Using GridGain® Cloud with Kafka® in the Cloud

December 11, 2018

Previously, we looked at how to use GridGain® and Kafka® using a local installation. Let’s now look at an example where we deploy in the Cloud. We will use the GridGain Cloud and the Confluent Cloud environments.

If you'd like to follow along with this example, ensure that you meet the required prerequisites first:

Create an account on the GridGain Cloud
Create an account on the Confluent Cloud
Download the sample Java code from GitHub

Confluent Cloud

Let’s begin with the Confluent Cloud setup first. To deploy Kafka in the Confluent Cloud, we need to install the CLI and configure a topic. The Confluent Cloud Quick Start guide provides all the necessary instructions.

We’ll follow steps 1 and 2, as described. At step 3, we’ll create the following topic:

ccloud topic create sensors_temp

Our example will simulate sensor data that are being generated (produced) and subsequently captured (consumed) for further analysis.

Note that there is a cost per hour associated with launching a Confluent Cluster with a monthly billing cycle.

GridGain Cloud

First, we’ll need to create a new project in an IDE using the pom.xml file that is provided with the sample Java code from GitHub, as shown in Figure 1.

Figure 1. IDE Project.

Next, we’ll deploy a GridGain Cluster in the GridGain Cloud. The Getting Started guide provides all the necessary instructions. We’ll use the free tier.

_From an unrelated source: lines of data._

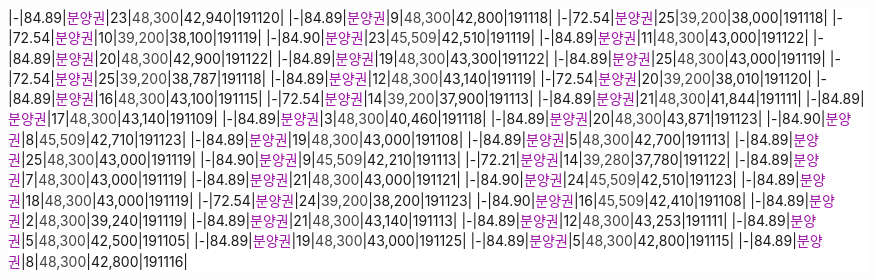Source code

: |-|84.89|<span style="color:#9C11A5">분양권</span>|23|<span style="color:#444444">48,300</span>|42,940|191120|
|-|84.89|<span style="color:#9C11A5">분양권</span>|9|<span style="color:#444444">48,300</span>|42,800|191118|
|-|72.54|<span style="color:#9C11A5">분양권</span>|25|<span style="color:#444444">39,200</span>|38,000|191118|
|-|72.54|<span style="color:#9C11A5">분양권</span>|10|<span style="color:#444444">39,200</span>|38,100|191119|
|-|84.90|<span style="color:#9C11A5">분양권</span>|23|<span style="color:#444444">45,509</span>|42,510|191119|
|-|84.89|<span style="color:#9C11A5">분양권</span>|11|<span style="color:#444444">48,300</span>|43,000|191122|
|-|84.89|<span style="color:#9C11A5">분양권</span>|20|<span style="color:#444444">48,300</span>|42,900|191122|
|-|84.89|<span style="color:#9C11A5">분양권</span>|19|<span style="color:#444444">48,300</span>|43,300|191122|
|-|84.89|<span style="color:#9C11A5">분양권</span>|25|<span style="color:#444444">48,300</span>|43,000|191119|
|-|72.54|<span style="color:#9C11A5">분양권</span>|25|<span style="color:#444444">39,200</span>|38,787|191118|
|-|84.89|<span style="color:#9C11A5">분양권</span>|12|<span style="color:#444444">48,300</span>|43,140|191119|
|-|72.54|<span style="color:#9C11A5">분양권</span>|20|<span style="color:#444444">39,200</span>|38,010|191120|
|-|84.89|<span style="color:#9C11A5">분양권</span>|16|<span style="color:#444444">48,300</span>|43,100|191115|
|-|72.54|<span style="color:#9C11A5">분양권</span>|14|<span style="color:#444444">39,200</span>|37,900|191113|
|-|84.89|<span style="color:#9C11A5">분양권</span>|21|<span style="color:#444444">48,300</span>|41,844|191111|
|-|84.89|<span style="color:#9C11A5">분양권</span>|17|<span style="color:#444444">48,300</span>|43,140|191109|
|-|84.89|<span style="color:#9C11A5">분양권</span>|3|<span style="color:#444444">48,300</span>|40,460|191118|
|-|84.89|<span style="color:#9C11A5">분양권</span>|20|<span style="color:#444444">48,300</span>|43,871|191123|
|-|84.90|<span style="color:#9C11A5">분양권</span>|8|<span style="color:#444444">45,509</span>|42,710|191123|
|-|84.89|<span style="color:#9C11A5">분양권</span>|19|<span style="color:#444444">48,300</span>|43,000|191108|
|-|84.89|<span style="color:#9C11A5">분양권</span>|5|<span style="color:#444444">48,300</span>|42,700|191113|
|-|84.89|<span style="color:#9C11A5">분양권</span>|25|<span style="color:#444444">48,300</span>|43,000|191119|
|-|84.90|<span style="color:#9C11A5">분양권</span>|9|<span style="color:#444444">45,509</span>|42,210|191113|
|-|72.21|<span style="color:#9C11A5">분양권</span>|14|<span style="color:#444444">39,280</span>|37,780|191122|
|-|84.89|<span style="color:#9C11A5">분양권</span>|7|<span style="color:#444444">48,300</span>|43,000|191119|
|-|84.89|<span style="color:#9C11A5">분양권</span>|21|<span style="color:#444444">48,300</span>|43,000|191121|
|-|84.90|<span style="color:#9C11A5">분양권</span>|24|<span style="color:#444444">45,509</span>|42,510|191123|
|-|84.89|<span style="color:#9C11A5">분양권</span>|18|<span style="color:#444444">48,300</span>|43,000|191119|
|-|72.54|<span style="color:#9C11A5">분양권</span>|24|<span style="color:#444444">39,200</span>|38,200|191123|
|-|84.90|<span style="color:#9C11A5">분양권</span>|16|<span style="color:#444444">45,509</span>|42,410|191108|
|-|84.89|<span style="color:#9C11A5">분양권</span>|2|<span style="color:#444444">48,300</span>|39,240|191119|
|-|84.89|<span style="color:#9C11A5">분양권</span>|21|<span style="color:#444444">48,300</span>|43,140|191113|
|-|84.89|<span style="color:#9C11A5">분양권</span>|12|<span style="color:#444444">48,300</span>|43,253|191111|
|-|84.89|<span style="color:#9C11A5">분양권</span>|5|<span style="color:#444444">48,300</span>|42,500|191105|
|-|84.89|<span style="color:#9C11A5">분양권</span>|19|<span style="color:#444444">48,300</span>|43,000|191125|
|-|84.89|<span style="color:#9C11A5">분양권</span>|5|<span style="color:#444444">48,300</span>|42,800|191115|
|-|84.89|<span style="color:#9C11A5">분양권</span>|8|<span style="color:#444444">48,300</span>|42,800|191116|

Once the cluster is running, we can get further information by clicking on the cluster name, as shown in Figure 2.

Figure 2. GridGain Cluster Information.

We need the following information from the cluster information page:

Thin Client URL
Cluster Username
Cluster Password
SSL Password

Next, we need to plug these four values into the CloudConfig class in our Java code and save the changes.

Now we’ll download the Java Key Store and save the keyStore.jks file in the resources directory in our project.

We’ll now create Sensor and Temperature tables in our GridGain cluster by running the DataLoader class. We can check that the tables have been correctly created by using Monitoring > Dashboard from the GridGain Cloud Console, as shown in Figure 3.

Figure 3. GridGain Tables.

From the command line, we’ll navigate to the gridgain-confluent-cloud-demo directory and build everything from sources using:

mvn clean package

Run Producer

We’ll run the producer from the gridgain-confluent-cloud-demo directory, as follows:

mvn exec:java -Dexec.mainClass="io.confluent.examples.clients.SensorsTempGenerator" -Dexec.args="$HOME/.ccloud/config sensors_temp -1"

The output should be similar to Figure 4.

Figure 4. Producer Output.

Run Consumer

In another terminal window we’ll run the consumer from the gridgain-confluent-cloud-demo directory, as follows:

mvn exec:java -Dexec.mainClass="io.confluent.examples.clients.SensorsTempReader" -Dexec.args="$HOME/.ccloud/config sensors_temp"

The output should be similar to Figure 5.

Figure 5. Consumer Output.

We can check that the Temperature table is receiving data by using Monitoring > Dashboard from the GridGain Cloud Console, as shown in Figure 6.

Figure 6. GridGain Tables.

If we compare Figure 6 with Figure 3, we can see that the Temperature table has grown larger.

SQL Queries

Now we can try some SQL queries from the GridGain Console. From the Queries tab, we’ll create a new notebook and run the following queries and view the output:

SELECT *
FROM Sensor
LIMIT 10;

SELECT sensorId, count(*)
FROM Temperature
WHERE temp > 70 AND temp < 100
GROUP BY sensorId
ORDER BY sensorId;

SELECT MAX(temp) AS mtemp, sensorId
FROM Temperature AS t
JOIN Sensor AS s ON t.sensorId = s.id 
WHERE s.latitude >= 24.7433195 AND s.latitude <= 49.3457868 AND
      s.longitude >= -124.7844079 AND s.longitude <= -66.9513812
GROUP BY sensorId
ORDER BY mtemp DESC;

These are examples of the types of queries we may wish to run on the sensor data, using ranges and latitude/longitude, for example.

Stop the Example

To stop the example, we can remove the topic from Confluent Cloud:

ccloud topic delete sensors_temp

and delete the existing Temperature table values from GridGain Cloud:

DELETE FROM Temperature;

When we are finished with the Cloud environments, we can also delete our clusters on Confluent Cloud and GridGain Cloud.

Summary

In this second article, we have seen the ease with which we can use GridGain with Kafka using cloud environments. The sensor data example represents just one possible use-case where we can receive data, store it in GridGain, and then perform analysis on the data using SQL.